§ **Action item**
Please reproduce every line of the data below word for word, and leave out the picture markers.

§ **Data to process**
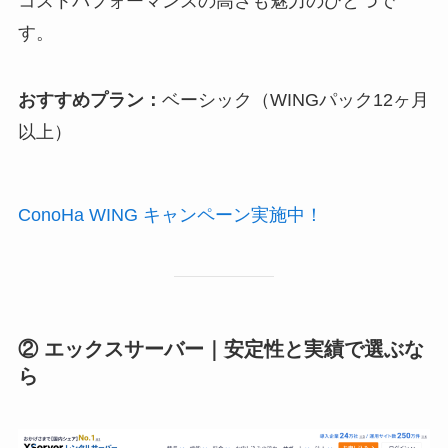
コストパフォーマンスの高さも魅力のひとつで
す。
おすすめプラン：
ベーシック（WINGパック12ヶ月
以上）
ConoHa WING キャンペーン実施中！
② エックスサーバー｜安定性と実績で選ぶな
ら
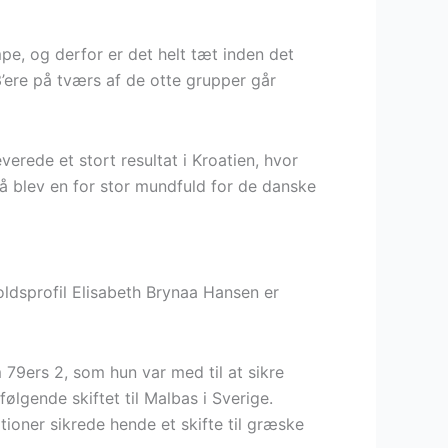
pe, og derfor er det helt tæt inden det
3’ere på tværs af de otte grupper går
rede et stort resultat i Kroatien, hvor
så blev en for stor mundfuld for de danske
oldsprofil Elisabeth Brynaa Hansen er
 79ers 2, som hun var med til at sikre
ølgende skiftet til Malbas i Sverige.
ioner sikrede hende et skifte til græske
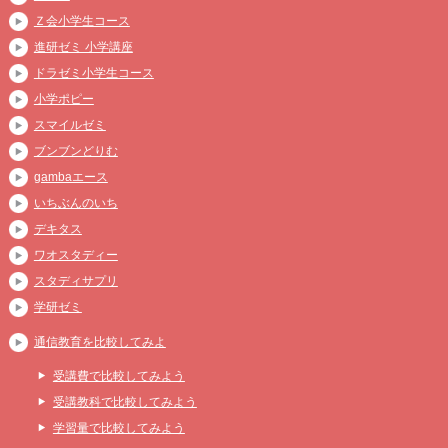
Ｚ会小学生コース
進研ゼミ 小学講座
ドラゼミ小学生コース
小学ポピー
スマイルゼミ
ブンブンどりむ
gambaエース
いちぶんのいち
デキタス
ワオスタディー
スタディサプリ
学研ゼミ
通信教育を比較してみよ
受講費で比較してみよう
受講教科で比較してみよう
学習量で比較してみよう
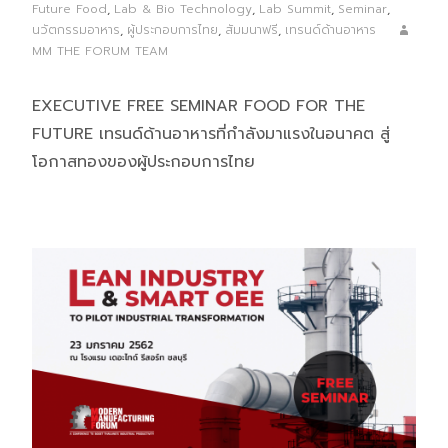
Future Food
,
Lab & Bio Technology
,
Lab Summit
,
Seminar
,
นวัตกรรมอาหาร
,
ผู้ประกอบการไทย
,
สัมมนาฟรี
,
เทรนด์ด้านอาหาร
MM THE FORUM TEAM
EXECUTIVE FREE SEMINAR FOOD FOR THE
FUTURE เทรนด์ด้านอาหารที่กำลังมาแรงในอนาคต สู่
โอกาสทองของผู้ประกอบการไทย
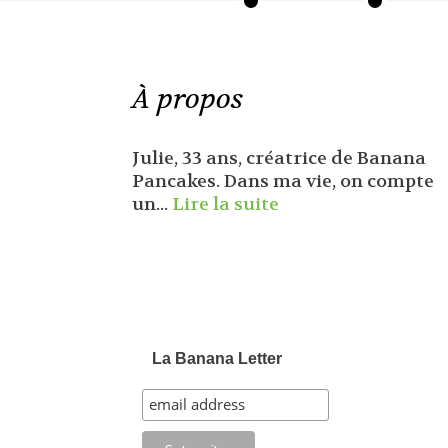
À propos
Julie, 33 ans, créatrice de Banana
Pancakes. Dans ma vie, on compte
un...
Lire la suite
La Banana Letter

§ **Response to the task**
コストパフォーマンスの高さも魅力のひとつで
す。
おすすめプラン：
ベーシック（WINGパック12ヶ月
以上）
ConoHa WING キャンペーン実施中！
② エックスサーバー｜安定性と実績で選ぶな
ら
pe, og derfor er det helt tæt inden det
3’ere på tværs af de otte grupper går
rede et stort resultat i Kroatien, hvor
så blev en for stor mundfuld for de danske
oldsprofil Elisabeth Brynaa Hansen er
 79ers 2, som hun var med til at sikre
ølgende skiftet til Malbas i Sverige.
ioner sikrede hende et skifte til græske
Ｚ会小学生コース
進研ゼミ 小学講座
ドラゼミ小学生コース
小学ポピー
スマイルゼミ
ブンブンどりむ
gambaエース
いちぶんのいち
デキタス
ワオスタディー
スタディサプリ
学研ゼミ
通信教育を比較してみよ
受講費で比較してみよう
受講教科で比較してみよう
学習量で比較してみよう
Future Food
,
Lab & Bio Technology
,
Lab Summit
,
Seminar
,
นวัตกรรมอาหาร
,
ผู้ประกอบการไทย
,
สัมมนาฟรี
,
เทรนด์ด้านอาหาร
MM THE FORUM TEAM
EXECUTIVE FREE SEMINAR FOOD FOR THE
FUTURE เทรนด์ด้านอาหารที่กำลังมาแรงในอนาคต สู่
โอกาสทองของผู้ประกอบการไทย
À propos
Julie, 33 ans, créatrice de Banana
Pancakes. Dans ma vie, on compte
un...
Lire la suite
La Banana Letter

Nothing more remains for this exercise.